Había sustituido las matriculas del coche por otras que había cambiado a un cliente dos años antes. Valía la pena prevenirse por si alguien anotaba el número esa noche. Había quitado también el pequeño radiotransmisor, que estaba ahora sobre el asiento delantero. Finalmente se había deshecho de todas las matrículas acumuladas durante los últimos seis años y de las llaves que se había hecho para poder utilizar los automóviles de sus clientes. Lo había arrojado todo a un vertedero de basuras cercano a Pughkeepsie.
Aún quedaban en los estantes unas cuantas herramientas y piezas usadas, además de unos pocos neumáticos apilados en un rincón. Que el viejo Montgomery se molestara en deshacerse de ellos. Bastantes porquerías tendría que llevarse de allí de todos modos.
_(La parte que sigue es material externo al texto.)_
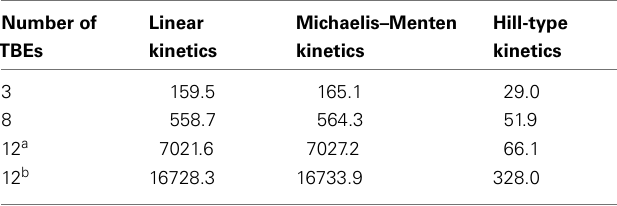
TableA7 | CorrectedAkaike information criterion of the best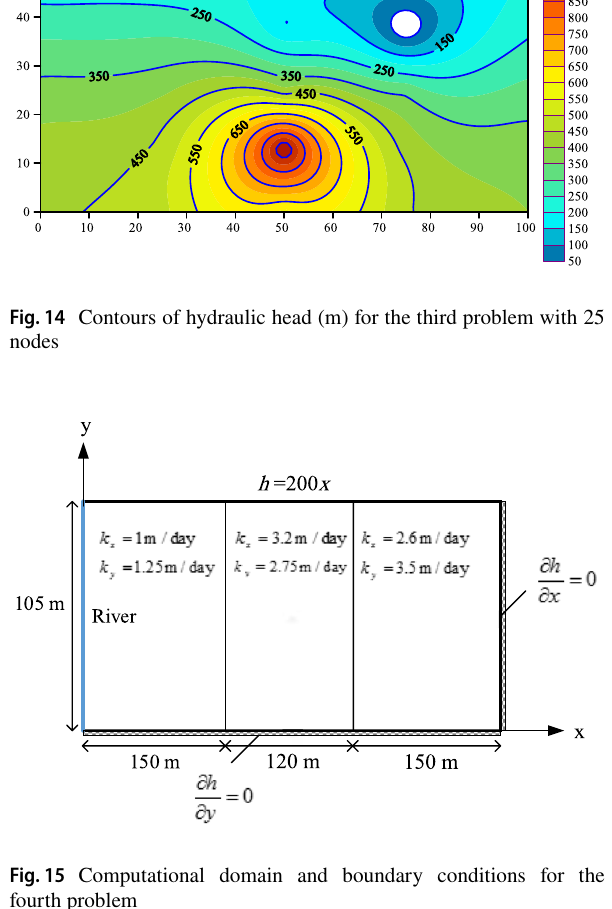
Fig. 15 Computational domain and boundary conditions for the fourth problem Fig. 16 Meshed domain with a 4900 elements, b 18 elements for the fourth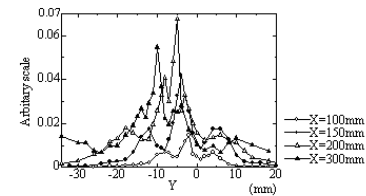
Fig. 15 Amplitude distribution of second harmonics (14Hz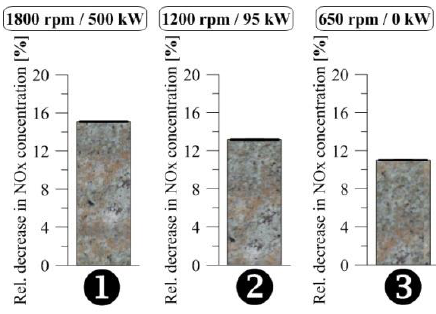
Fig. 19. Relative reduction of nitrogen oxides (NO x ) of the CAT C27 engine powered by the base fuel (BASE) and the base fuel with nitrON ® (TEST), for 3 points of test F ( 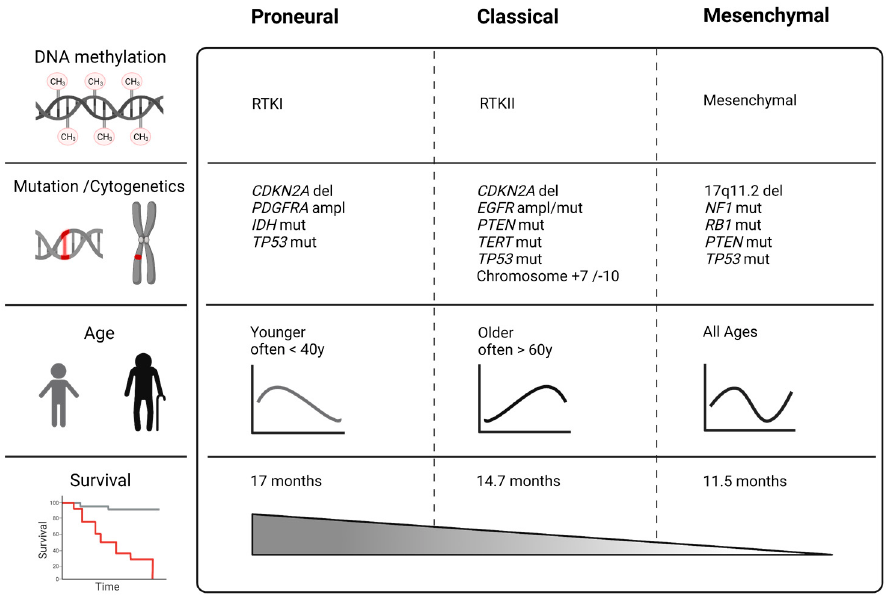
Figure 1. GBM subclasses based on The Cancer Genome Atlas (TCGA) project and Verhaak classification with the most prevalent genetic abnormalities [18]. Novel WHO classification and methylation profiling differentiate between more subgroups of malignant astrocytoma, but in comparison, the MES subtype is still associated with very poor survival. Created with BioRender (ED2349TVGA, 25.10.2021).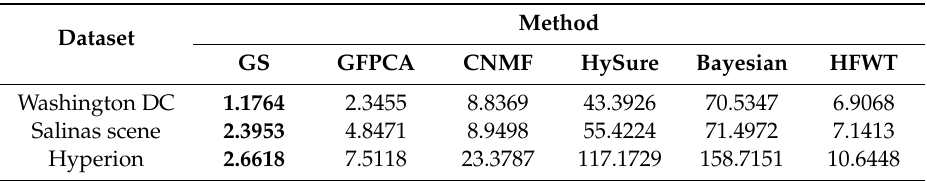
Table 5. Computing time (seconds) of each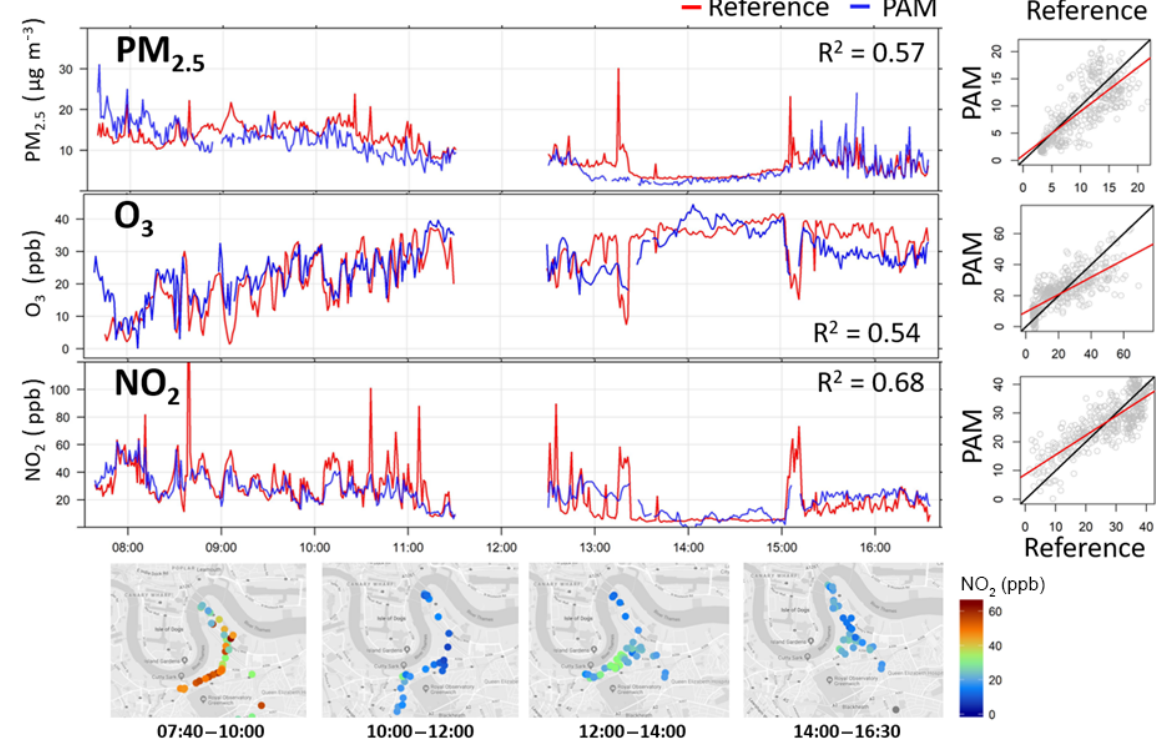
Figure 6. The vehicle deployment in London, UK: a PAM was attached to a car equipped with multiple commercial instruments (Table 2) for 1d. (a) Time series of 1d measurements of the PAM (blue) and commercial instruments (red). (b) Corresponding scatterplots between measurements from commercial instruments and the PAM in motion in an urban environment. The 1:1 line is in black, and the linear fit line is in red. (c) Maps (map data © Google 2019) of the mobile deployment over 2h windows illustrating the large temporal variability of NO 2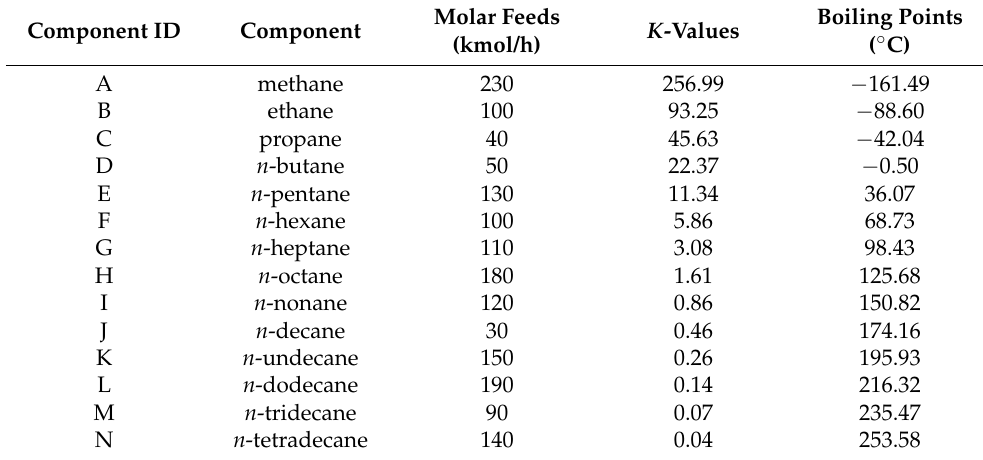
Table 1. Properties of the fourteen-component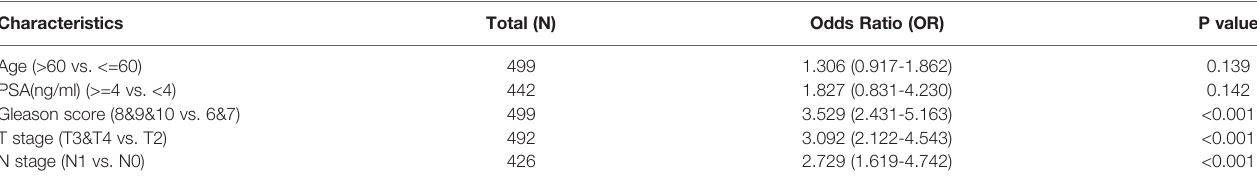
TABLE 2 | Univariate regression analysis associated with high CDCA8 expression.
Era la última vez que pisaba aquel tugurio. Mejor. De todos modos no había podido trabajar mucho durante los dos últimos meses. Estaba demasiado nervioso. Suerte que se había decidido a arreglar el coche de los Vogler. Con ese dinero se las había arreglado durante ese tiempo.
Aquél era el final.
Entró en la mísera habitación que se abría al fondo del garaje y sacó de debajo de la cama una maleta vieja. De una cómoda desvencijada extrajo su reducida colección de prendas de ropa interior y calcetines que colocó después en la maleta.
De la percha que había detrás de la puerta descolgó una vieja chaqueta de color rojo y unos pantalones a cuadros que dobló y metió en la maleta. El mono, manchado de grasa, lo arrojó sobre la cama. Lo dejaría allí. Con todo el dinero que iba a tener, no volvería a necesitarlo.
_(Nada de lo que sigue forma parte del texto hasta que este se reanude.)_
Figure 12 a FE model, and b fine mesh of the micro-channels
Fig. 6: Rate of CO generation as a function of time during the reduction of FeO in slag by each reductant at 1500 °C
Sacó el magnetófono del bolsillo de su chaqueta y escuchó de nuevo la grabación de las voces de Sharon y de Neil. La otra grabadora, la Sony, estaba sobre la cómoda. La puso sobre la cama, revolvió las cáseles hasta encontrar la que buscaba y la introdujo en el aparato. Sólo necesitaba la primera parte.
Ésa era.
Volvió a oír la cinta de Sharon y Neil hasta que se desvaneció el eco de la última palabra del niño. Apretó entonces el botón correspondiente a la grabación mientras hacía sonar la cinta que había introducido en la Sony.
La operación le llevó sólo un minuto. Cuando acabó, escuchó del principio al fin la cinta que iba a enviar a Peterson. Perfecta. Sencillamente perfecta. La envolvió en papel marrón y cerró el paquete con cinta adhesiva. Finalmente escribió sobre él unas palabras con un bolígrafo rojo de punta gruesa.
Colocó después las otras cintas y los dos magnetófonos entre su ropa, cerró la maleta y la llevó hasta el coche. La del dinero la llevaría con él en el interior del avión. Esta la facturaría junto con el pequeño radiotransmisor.
Abrió la puerta del garaje, subió al coche y lo puso en marcha. Escuchó el sonido del ralentí y sonrió. «Ahora una visita a la iglesia y después una cerveza», se dijo.